Days after the fireworks were seized, the contraband was put on display at a fireworks enforcement news conference that Cal Fire held alongside Sacramento City and Metro fire departments. The San Jose fire was not mentioned at the press conference.
Berlant addressed the media there, as he stood near tables of confiscated illegal fireworks. All the seized fireworks lacked the “safe and sane” stamp of the fire marshal, he said, rendering them illegal in California.
Citing hundreds of fires every year caused by fireworks, Berlant underscored the problem illegal fireworks pose.
“It’s not just the number of fires that are concerning us,” he said. “It is the destruction, the injuries, and in some cases, the fatalities that also come with it.”
On the sidelines of the event, Bryan Gouge, a senior arson and bomb investigator for the State Fire Marshall, talked with Revell.
Revell, who frequently testifies at the state capital on fireworks policy, said that he asked Gouge about the fire in San Jose and tons of seized fireworks he had heard about.
Gouge, Revell said, explained that he had determined that much of the seized fireworks were manufactured by T-SKY, a Chinese company.

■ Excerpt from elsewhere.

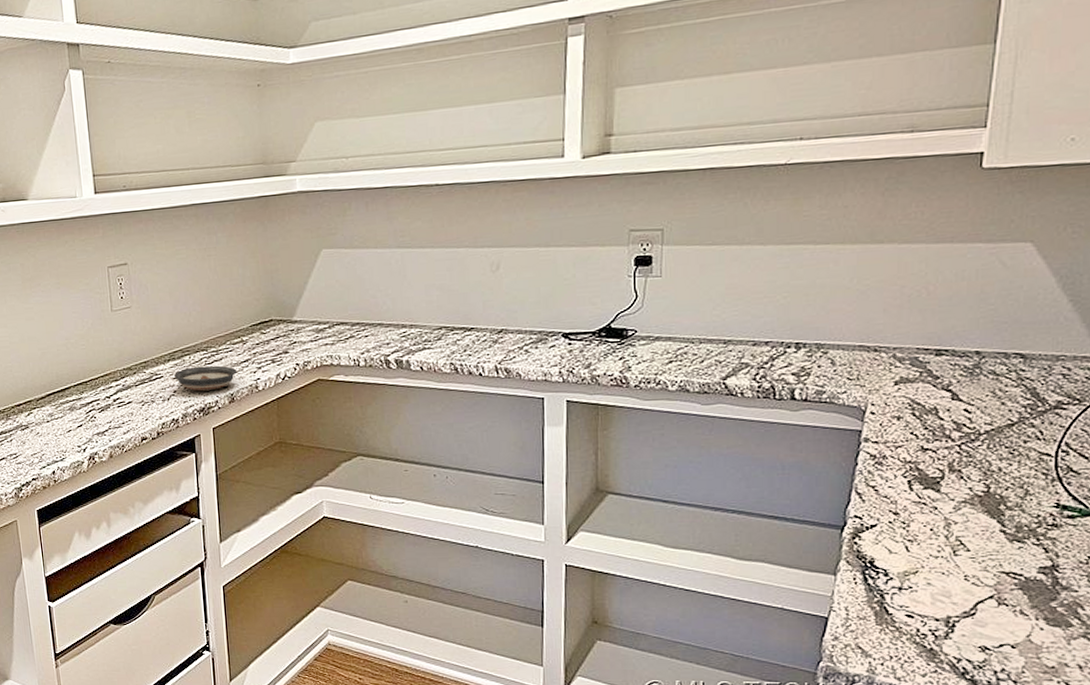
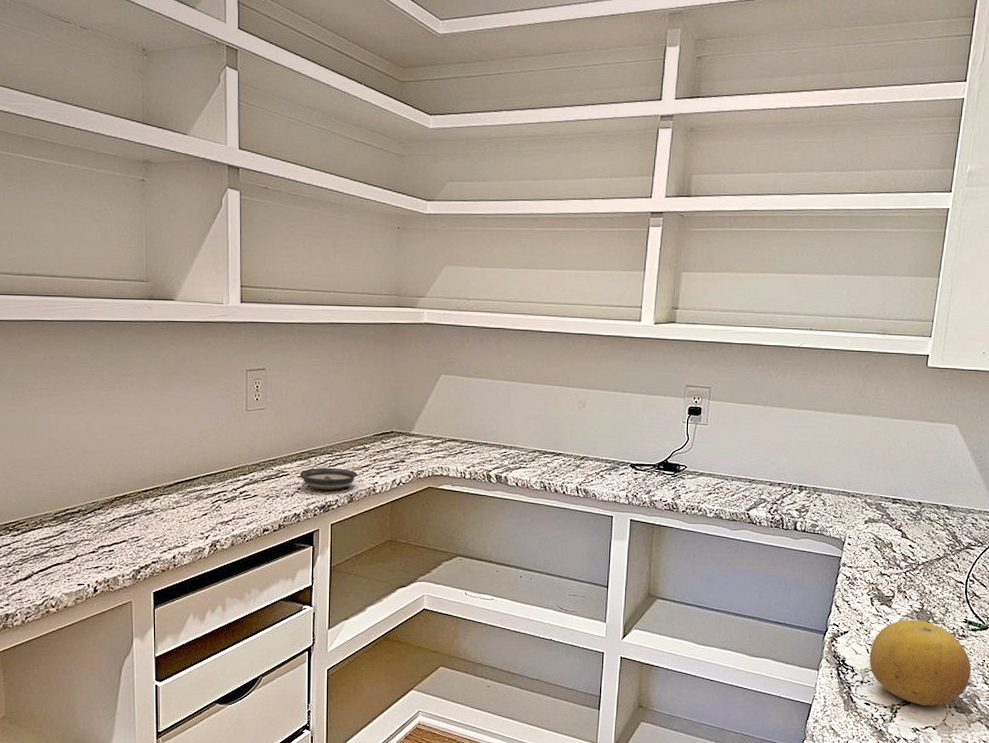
fruit: none [909,506,1069,618] -> present [869,619,971,706]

Revell then used an import monitoring service called the Piers Report, which monitors U.S customs trade data to try to determine who in Northern California had imported fireworks from T-SKY.
“In June 2023, when investigators with the State Fire Marshal’s Office asked for help identifying where the illegal fireworks involved in the San Jose storage unit fire might have come from, I secured the import monitoring information for them. It was the right thing to do,” Revell told The Bee.

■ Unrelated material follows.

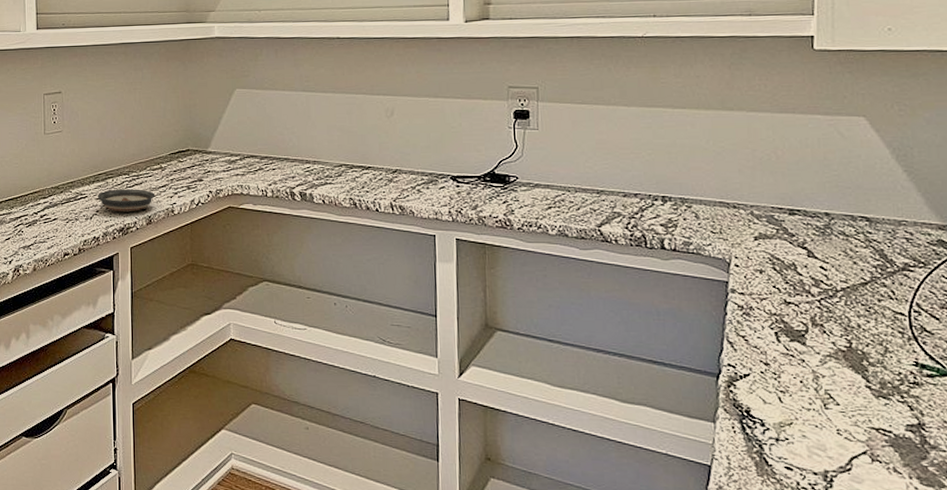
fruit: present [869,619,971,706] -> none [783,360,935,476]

Revell was startled to find just one Northern California company, Devastating Pyrotechnics, had imported from T-SKY – and the company lacked a license to sell consumer fireworks in California.

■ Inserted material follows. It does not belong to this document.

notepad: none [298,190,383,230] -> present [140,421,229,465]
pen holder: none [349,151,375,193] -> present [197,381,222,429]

Revell wrote Gouge, cc’ing Berlant and several other Cal Fire officials.
“Bryan, I had TNT Fireworks run the attached Piers report on T-Sky Fireworks….there are two shipments to a company called Devastating Pyrotechnic,“ Revell said. “There is a growing problem of enhanced 1.4G product that is coming into the U.S. that is supposed to be ‘For Professional Use Only’ that some companies in the East are selling to consumers.”
Revell added that a T-SKY shipment had left the port of Oakland, in custody of Devastating Pyrotechnics.
“The 6/11/2023 shipment was in excess of 41,000 pounds,” Revell wrote.
A Penske truck filled with fireworks unloaded that same day at the San Jose storage unit, according to the police investigative report. The fire occurred three days later.
Revell said he has confidence in Berlant, whom he described as an impressive leader dealing with scarce resources.
“If my email from 2023 now contributes to a fuller understanding of how illegal fireworks enter and move through California, and helps policymakers fortify the system, I’m grateful for that,” he said.
Berlant expressed resolve to get to the bottom of Esparto.
“We have taken, arguably, dozens, if not hundreds, of other fire incident reports that are within our responsibility, any fire on state property we’re charged with investigating, and we are prioritizing Esparto,” he said in the November interview.
Days after, Berlant said in a follow-up email that the state fire marshal would now subscribe to a similar import shipping data service to the one Revell used to make the connection to Devastating Pyrotechnics following the San Jose fire.
“It’s first important to note that it is not only the law, but the responsibility of fireworks companies to provide us certain notifications when fireworks are being imported into our State,” he wrote.
Weeth said that typically the U.S. Chemical Safety Board would issue a report on an accident of the magnitude of Esparto, “to ensure this doesn’t happen again.”
But given that President Donald Trump has effectively dismantled that agency, he said, the state should act.
“I would think that the governor or the legislature may want to appoint an independent commission to look into how this tragedy occurred,” he said.